Originally posted by Dean Dean wrote:

Originally posted by Equality 7-2521 Equality 7-2521 wrote:

It's amazing how people defend the income tax like it's their child. 
I'm not defending income tax - I'm trying to see why consumption tax is any better, and Rob's responses thus far haven't done that. All I get is we already have a consumption tax and that's not an answer that convinces me of anything.


I did give reasons why a consumption tax is better than an income tax, but you didn't get one of them, you said you weren't sure what I meant about another one, and a third one you conceded was a "plus" for consumption tax.
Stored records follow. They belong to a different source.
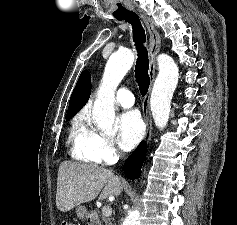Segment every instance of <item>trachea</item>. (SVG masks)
<instances>
[{
    "instance_id": "trachea-1",
    "label": "trachea",
    "mask_w": 237,
    "mask_h": 225,
    "mask_svg": "<svg viewBox=\"0 0 237 225\" xmlns=\"http://www.w3.org/2000/svg\"><path fill=\"white\" fill-rule=\"evenodd\" d=\"M118 20H125L132 25L133 40L137 50V61L135 65V78L138 83L141 95L144 97L150 84L148 51L144 46L146 41L145 31L141 25L139 17L135 13L125 14Z\"/></svg>"
}]
</instances>
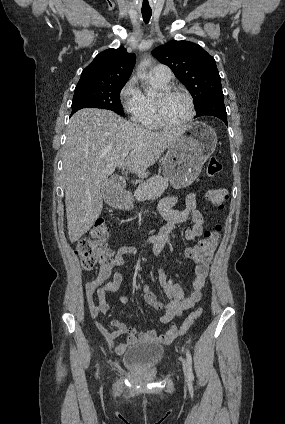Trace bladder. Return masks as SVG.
<instances>
[{
  "label": "bladder",
  "mask_w": 285,
  "mask_h": 424,
  "mask_svg": "<svg viewBox=\"0 0 285 424\" xmlns=\"http://www.w3.org/2000/svg\"><path fill=\"white\" fill-rule=\"evenodd\" d=\"M166 348L154 342H141L127 348L122 362L132 372L155 370L165 359Z\"/></svg>",
  "instance_id": "obj_1"
}]
</instances>
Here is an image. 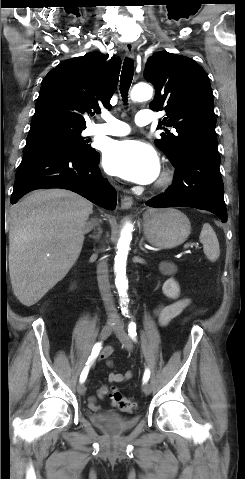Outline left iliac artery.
I'll return each mask as SVG.
<instances>
[{
  "label": "left iliac artery",
  "mask_w": 245,
  "mask_h": 479,
  "mask_svg": "<svg viewBox=\"0 0 245 479\" xmlns=\"http://www.w3.org/2000/svg\"><path fill=\"white\" fill-rule=\"evenodd\" d=\"M128 333H129V336L132 338V340L136 341V335H137L136 324L132 321L128 325ZM149 378H150V371L149 369H146L143 376V383L147 382Z\"/></svg>",
  "instance_id": "44dca946"
}]
</instances>
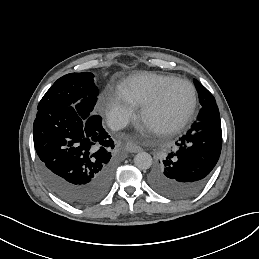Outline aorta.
Segmentation results:
<instances>
[{"label": "aorta", "instance_id": "1", "mask_svg": "<svg viewBox=\"0 0 259 259\" xmlns=\"http://www.w3.org/2000/svg\"><path fill=\"white\" fill-rule=\"evenodd\" d=\"M152 157L147 152H139L134 158V163L140 170L149 169L152 165Z\"/></svg>", "mask_w": 259, "mask_h": 259}]
</instances>
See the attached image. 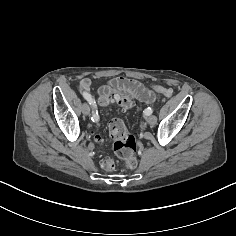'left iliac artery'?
Listing matches in <instances>:
<instances>
[{
	"instance_id": "44dca946",
	"label": "left iliac artery",
	"mask_w": 236,
	"mask_h": 236,
	"mask_svg": "<svg viewBox=\"0 0 236 236\" xmlns=\"http://www.w3.org/2000/svg\"><path fill=\"white\" fill-rule=\"evenodd\" d=\"M152 112H153V110L150 107H148L147 109L144 110V114L147 115V116L152 114Z\"/></svg>"
}]
</instances>
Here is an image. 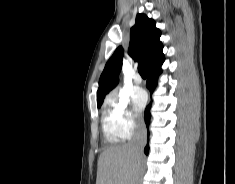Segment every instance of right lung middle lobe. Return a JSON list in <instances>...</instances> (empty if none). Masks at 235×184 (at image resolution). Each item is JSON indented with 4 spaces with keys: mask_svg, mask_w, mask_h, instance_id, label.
<instances>
[{
    "mask_svg": "<svg viewBox=\"0 0 235 184\" xmlns=\"http://www.w3.org/2000/svg\"><path fill=\"white\" fill-rule=\"evenodd\" d=\"M97 106H98V108H100L101 105H97Z\"/></svg>",
    "mask_w": 235,
    "mask_h": 184,
    "instance_id": "obj_1",
    "label": "right lung middle lobe"
}]
</instances>
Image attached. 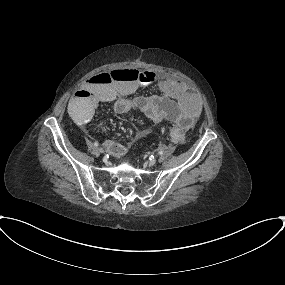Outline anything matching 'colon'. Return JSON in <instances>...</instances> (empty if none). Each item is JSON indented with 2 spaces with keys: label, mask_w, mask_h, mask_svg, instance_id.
<instances>
[{
  "label": "colon",
  "mask_w": 285,
  "mask_h": 285,
  "mask_svg": "<svg viewBox=\"0 0 285 285\" xmlns=\"http://www.w3.org/2000/svg\"><path fill=\"white\" fill-rule=\"evenodd\" d=\"M105 83H110V79L106 78L105 75L101 76ZM114 77L117 79H122L128 82H137L138 80L150 81L153 80L154 75L152 73H146L145 76L138 70L127 69L124 71H118L114 73Z\"/></svg>",
  "instance_id": "5ec220e1"
}]
</instances>
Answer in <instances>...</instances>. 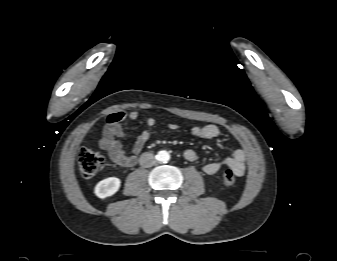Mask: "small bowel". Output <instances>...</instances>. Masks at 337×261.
<instances>
[{
    "instance_id": "c3829d8e",
    "label": "small bowel",
    "mask_w": 337,
    "mask_h": 261,
    "mask_svg": "<svg viewBox=\"0 0 337 261\" xmlns=\"http://www.w3.org/2000/svg\"><path fill=\"white\" fill-rule=\"evenodd\" d=\"M138 113L132 111H119L110 114L107 117V122L103 130V136L100 140V146L107 151L109 157L116 164L123 167H132L136 163V155L141 151L144 145L151 137L150 129L156 125V120L153 117L146 119L148 129L142 131L131 140V148L129 151L123 147V142L129 141L130 138L125 132L122 122L125 120H136ZM178 124L170 123L166 125L168 130L174 131L178 129ZM193 136L201 139H214L219 136L220 131L213 124L205 126H194L191 130ZM184 158L189 162H195L198 158L196 151L187 149L184 151ZM246 155L241 149H237L231 156L224 157L220 160L211 161L203 167V171L207 175L216 174L221 166H227L236 176H243L245 173Z\"/></svg>"
}]
</instances>
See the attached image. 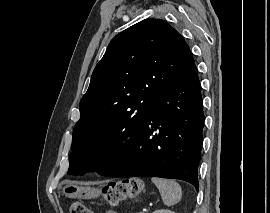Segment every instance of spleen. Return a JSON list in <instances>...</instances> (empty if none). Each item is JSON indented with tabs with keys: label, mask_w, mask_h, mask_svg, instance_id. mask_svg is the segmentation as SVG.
I'll use <instances>...</instances> for the list:
<instances>
[{
	"label": "spleen",
	"mask_w": 270,
	"mask_h": 213,
	"mask_svg": "<svg viewBox=\"0 0 270 213\" xmlns=\"http://www.w3.org/2000/svg\"><path fill=\"white\" fill-rule=\"evenodd\" d=\"M151 180L157 186L166 206H172L181 200L182 190L177 182L156 177H153Z\"/></svg>",
	"instance_id": "obj_1"
}]
</instances>
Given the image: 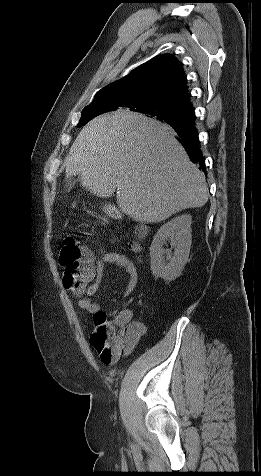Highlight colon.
Masks as SVG:
<instances>
[{"label": "colon", "instance_id": "5ec220e1", "mask_svg": "<svg viewBox=\"0 0 261 476\" xmlns=\"http://www.w3.org/2000/svg\"><path fill=\"white\" fill-rule=\"evenodd\" d=\"M136 248V245H132ZM60 261L64 267L62 274L63 285L66 289L77 292L84 288L92 278V264L85 257L79 244L73 237L65 240L60 253ZM94 330L91 344L101 355L108 356L122 341L123 333L107 323L106 315L101 312L94 317Z\"/></svg>", "mask_w": 261, "mask_h": 476}]
</instances>
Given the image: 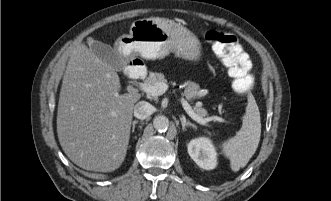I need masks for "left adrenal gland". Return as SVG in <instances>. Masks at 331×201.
<instances>
[{
  "label": "left adrenal gland",
  "mask_w": 331,
  "mask_h": 201,
  "mask_svg": "<svg viewBox=\"0 0 331 201\" xmlns=\"http://www.w3.org/2000/svg\"><path fill=\"white\" fill-rule=\"evenodd\" d=\"M180 121L182 124L183 131H186V127H192L194 129H196V126L193 123H191L190 121H187L185 117H180Z\"/></svg>",
  "instance_id": "obj_1"
}]
</instances>
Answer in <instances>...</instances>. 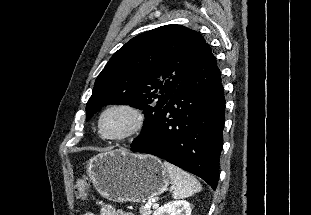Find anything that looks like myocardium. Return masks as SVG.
<instances>
[{"label":"myocardium","instance_id":"f54148a6","mask_svg":"<svg viewBox=\"0 0 311 215\" xmlns=\"http://www.w3.org/2000/svg\"><path fill=\"white\" fill-rule=\"evenodd\" d=\"M116 109L126 110L130 112L134 118V121L131 127L127 131L121 134H117V135H108L103 131V128H102L103 118L108 112L112 110H116ZM144 125H145V115L143 111L137 106L130 104V103H113V104L108 105L101 111L98 117V122H97L98 132L100 136L103 139L110 140V141H124L129 138H132L138 135L143 130Z\"/></svg>","mask_w":311,"mask_h":215}]
</instances>
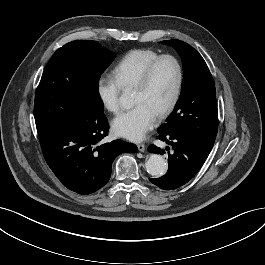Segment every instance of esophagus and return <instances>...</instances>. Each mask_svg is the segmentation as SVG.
<instances>
[{
    "label": "esophagus",
    "instance_id": "1",
    "mask_svg": "<svg viewBox=\"0 0 265 265\" xmlns=\"http://www.w3.org/2000/svg\"><path fill=\"white\" fill-rule=\"evenodd\" d=\"M137 148H138V150L140 151V152H144L145 151V149H146V146H145V144H138L137 145Z\"/></svg>",
    "mask_w": 265,
    "mask_h": 265
}]
</instances>
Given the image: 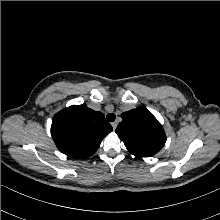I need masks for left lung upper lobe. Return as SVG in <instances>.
Returning a JSON list of instances; mask_svg holds the SVG:
<instances>
[{
	"label": "left lung upper lobe",
	"mask_w": 220,
	"mask_h": 220,
	"mask_svg": "<svg viewBox=\"0 0 220 220\" xmlns=\"http://www.w3.org/2000/svg\"><path fill=\"white\" fill-rule=\"evenodd\" d=\"M121 117L116 133L131 154L150 157L164 146L165 132L149 110L137 107L122 113Z\"/></svg>",
	"instance_id": "left-lung-upper-lobe-1"
}]
</instances>
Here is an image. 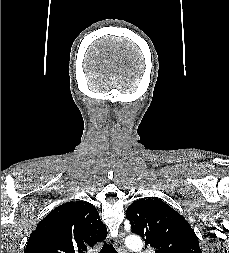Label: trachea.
Here are the masks:
<instances>
[{
  "mask_svg": "<svg viewBox=\"0 0 229 253\" xmlns=\"http://www.w3.org/2000/svg\"><path fill=\"white\" fill-rule=\"evenodd\" d=\"M100 253H117L112 244L104 243Z\"/></svg>",
  "mask_w": 229,
  "mask_h": 253,
  "instance_id": "obj_1",
  "label": "trachea"
}]
</instances>
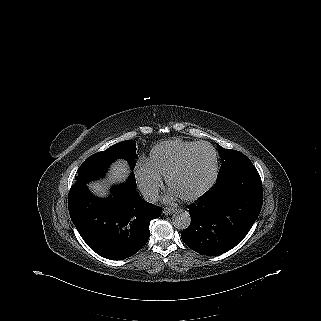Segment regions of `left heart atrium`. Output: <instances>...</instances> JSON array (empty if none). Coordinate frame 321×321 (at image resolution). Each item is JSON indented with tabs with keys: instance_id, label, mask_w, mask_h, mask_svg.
Listing matches in <instances>:
<instances>
[{
	"instance_id": "obj_1",
	"label": "left heart atrium",
	"mask_w": 321,
	"mask_h": 321,
	"mask_svg": "<svg viewBox=\"0 0 321 321\" xmlns=\"http://www.w3.org/2000/svg\"><path fill=\"white\" fill-rule=\"evenodd\" d=\"M176 196H178L176 193H174L173 191L172 192H170V194H169V197L170 198H174V197H176Z\"/></svg>"
}]
</instances>
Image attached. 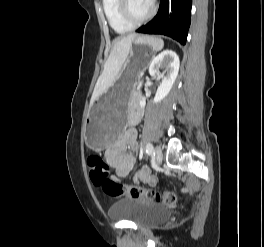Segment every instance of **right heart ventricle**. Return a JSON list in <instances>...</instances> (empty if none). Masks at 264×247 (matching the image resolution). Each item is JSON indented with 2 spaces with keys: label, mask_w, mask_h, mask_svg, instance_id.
<instances>
[{
  "label": "right heart ventricle",
  "mask_w": 264,
  "mask_h": 247,
  "mask_svg": "<svg viewBox=\"0 0 264 247\" xmlns=\"http://www.w3.org/2000/svg\"><path fill=\"white\" fill-rule=\"evenodd\" d=\"M119 0H102L103 12L111 28L123 34L132 29V25L128 24L119 13Z\"/></svg>",
  "instance_id": "right-heart-ventricle-1"
}]
</instances>
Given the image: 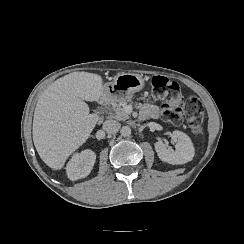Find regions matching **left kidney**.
Masks as SVG:
<instances>
[{"label": "left kidney", "instance_id": "left-kidney-1", "mask_svg": "<svg viewBox=\"0 0 244 244\" xmlns=\"http://www.w3.org/2000/svg\"><path fill=\"white\" fill-rule=\"evenodd\" d=\"M171 138L176 142L175 151L162 141L155 143V150L158 157L169 164H185L191 161L195 154V149L190 137L181 131H173Z\"/></svg>", "mask_w": 244, "mask_h": 244}]
</instances>
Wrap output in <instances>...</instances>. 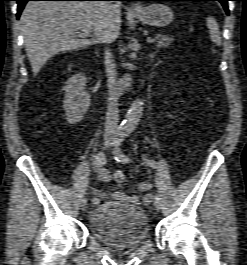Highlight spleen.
Returning a JSON list of instances; mask_svg holds the SVG:
<instances>
[{
	"mask_svg": "<svg viewBox=\"0 0 247 265\" xmlns=\"http://www.w3.org/2000/svg\"><path fill=\"white\" fill-rule=\"evenodd\" d=\"M207 27L210 31V37L216 45L221 44V37L219 32V26L213 17L207 18Z\"/></svg>",
	"mask_w": 247,
	"mask_h": 265,
	"instance_id": "3e777b00",
	"label": "spleen"
}]
</instances>
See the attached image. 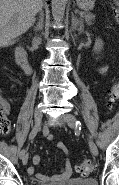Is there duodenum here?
Listing matches in <instances>:
<instances>
[{"label": "duodenum", "instance_id": "duodenum-1", "mask_svg": "<svg viewBox=\"0 0 119 185\" xmlns=\"http://www.w3.org/2000/svg\"><path fill=\"white\" fill-rule=\"evenodd\" d=\"M15 57L18 65L24 70L26 74L30 75L33 72V68L29 63L27 52L22 45H18L16 47Z\"/></svg>", "mask_w": 119, "mask_h": 185}]
</instances>
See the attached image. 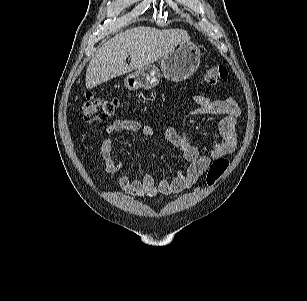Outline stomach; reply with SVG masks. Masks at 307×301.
I'll return each instance as SVG.
<instances>
[{
    "label": "stomach",
    "mask_w": 307,
    "mask_h": 301,
    "mask_svg": "<svg viewBox=\"0 0 307 301\" xmlns=\"http://www.w3.org/2000/svg\"><path fill=\"white\" fill-rule=\"evenodd\" d=\"M201 46L190 41L180 42L161 59V72L172 82H182L191 77L201 61ZM161 79L160 70L155 65H148L130 73L124 80L129 90L152 89Z\"/></svg>",
    "instance_id": "stomach-1"
}]
</instances>
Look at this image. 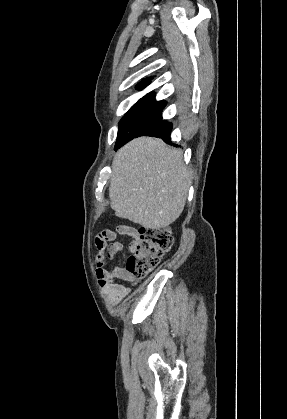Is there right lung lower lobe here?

You "passing" on the good reasons I gave isn't the same as saying I didn't have good reasons.
Sorry, I didn't realise they were the main reasons, I thought they were just the icing on the cake - I was hoping for something more substantial.
 
I'm not getting involved in privacy of earnings discussions because I believe it is a divisive method of wage control that protects the empoyer more than the employee. I would imagine that no one else on this planet would have that view, so I don't see any point in discussing it wrt consumption tax. If that's being dismissive, then so be it.
 
Eventhough the venture capitalists who own the company I work for are American, I'm not in America and I don't have an American paycheque with the same deductions as you - my deductions are income-tax, pension and national insurance - eliminating income-tax only removes one of those deductions from my payslip - so when I say "Not sure what you mean by eliminating deductions" that's pretty much what I mean. If that's being dismissive, then so be it.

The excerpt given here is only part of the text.